AMAZONAS - criação de Bimba, era dificílimo de acompanhar tal a riqueza de ritmos, a sutileza das variações melódicas; poucos capoeiristas conseguiam obedecer aos seus comandos, mais raros ainda os que conseguiam executá-lo no berimbau.
Amazonas é um toque festivo para saudar mestres e visitantes.
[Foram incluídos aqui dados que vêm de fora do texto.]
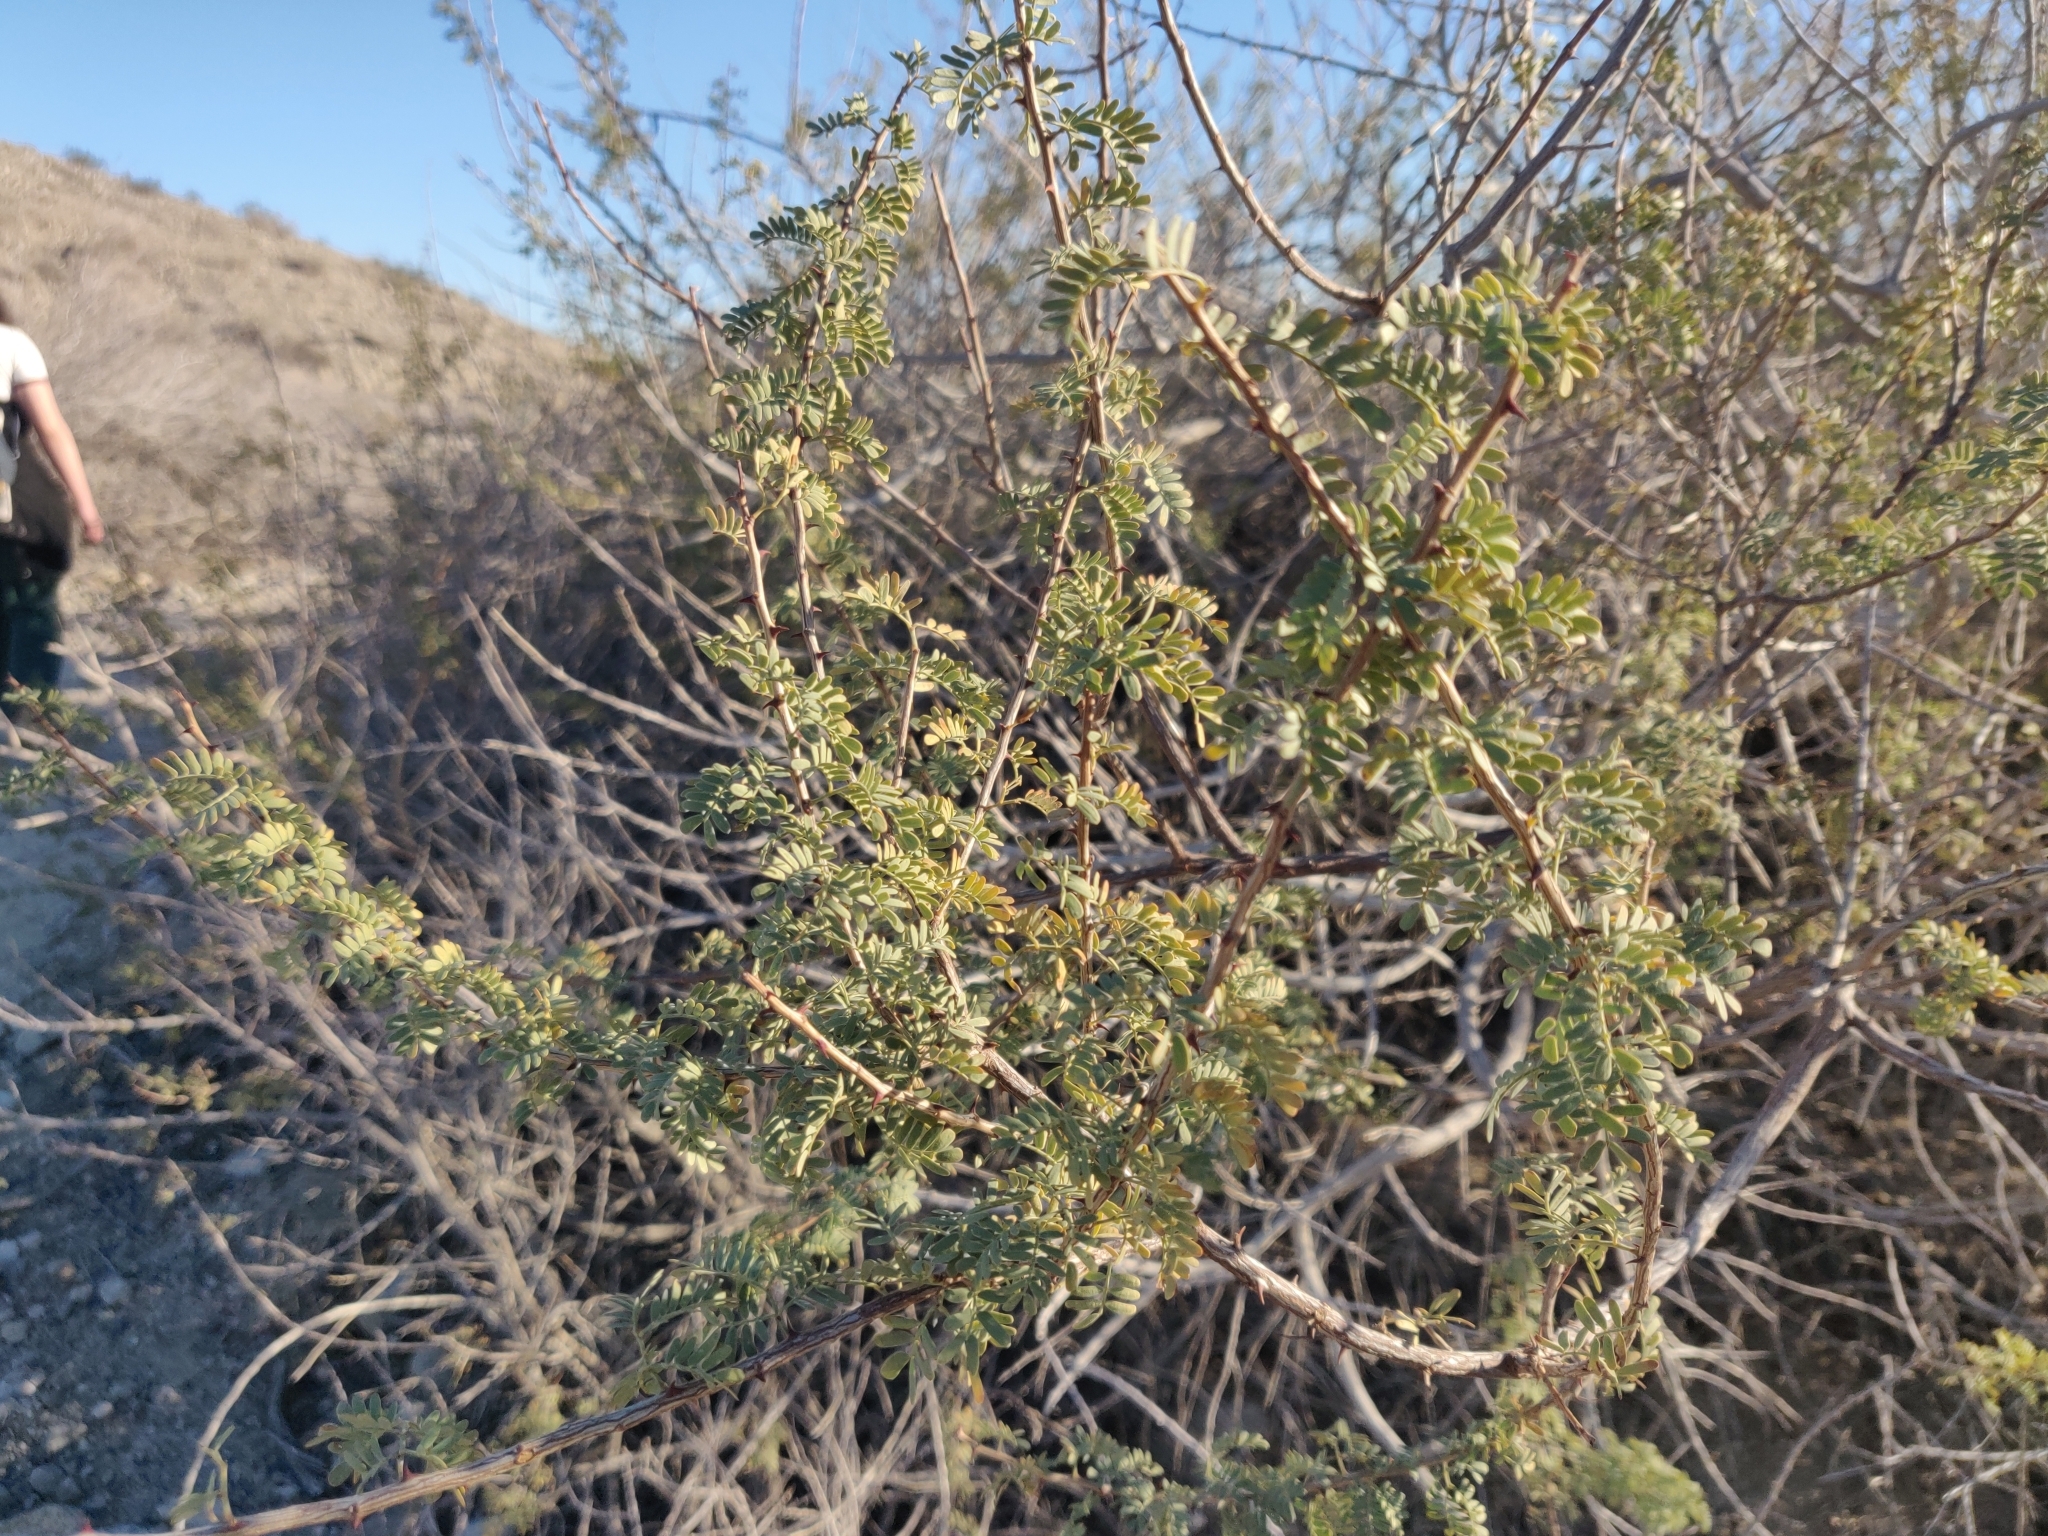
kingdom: Plantae
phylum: Tracheophyta
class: Magnoliopsida
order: Fabales
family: Fabaceae
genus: Senegalia
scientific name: Senegalia greggii
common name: Texas-mimosa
É chamado de hino da capoeira (Revista Praticando Capoeira, ano I, n.º 05).
BANGUELINHA - Jogo de dentro, colado, corpo a corpo, treinamento para defesa de arma branca.
BANGUELA - Jogo de dentro, colado, corpo a corpo, treinamento para defesa de arma branca.
Benguela - Toque para jogo compassado, curtido, malicioso e floreado (Revista Praticando Capoeira, ano I, n.º 05).
CAVALARIA - Jogo duro, pesado, violento.
IDALINA - jogo alto, solto, manhoso, rico em movimentos.
Idalina - Apresentação de jogo com facas, facões, porretes (Revista Universo Capoeira, ano I, n.º 03, agosto/99).
Idalina - Toque para jogo de navalha (Revista Praticando Capoeira, ano I, n.º 03).
IÚNA -Jogo baixo, manhoso, sagaz, ardiloso, coreográfico, exibicionista; retorno ao estado lúdico.
Iúna - Só para formados e mestres com movimentos de balões (Revista Universo Capoeira, ano n.º 03, agosto/99).
SANTA MARIA - Toque simples, porém rápido; permite jogo solto e alto aceitando bastante floreio.
Santa Maria - Jogo com navalhas (Revista Universo Capoeira, ano n.º 03, agosto/99).
SÃO BENTO GRANDE DE REGIONAL - Jogo ao estilo regional: forte, rápido, mais para violência que para exibicionismo; viril sem perder a malícia.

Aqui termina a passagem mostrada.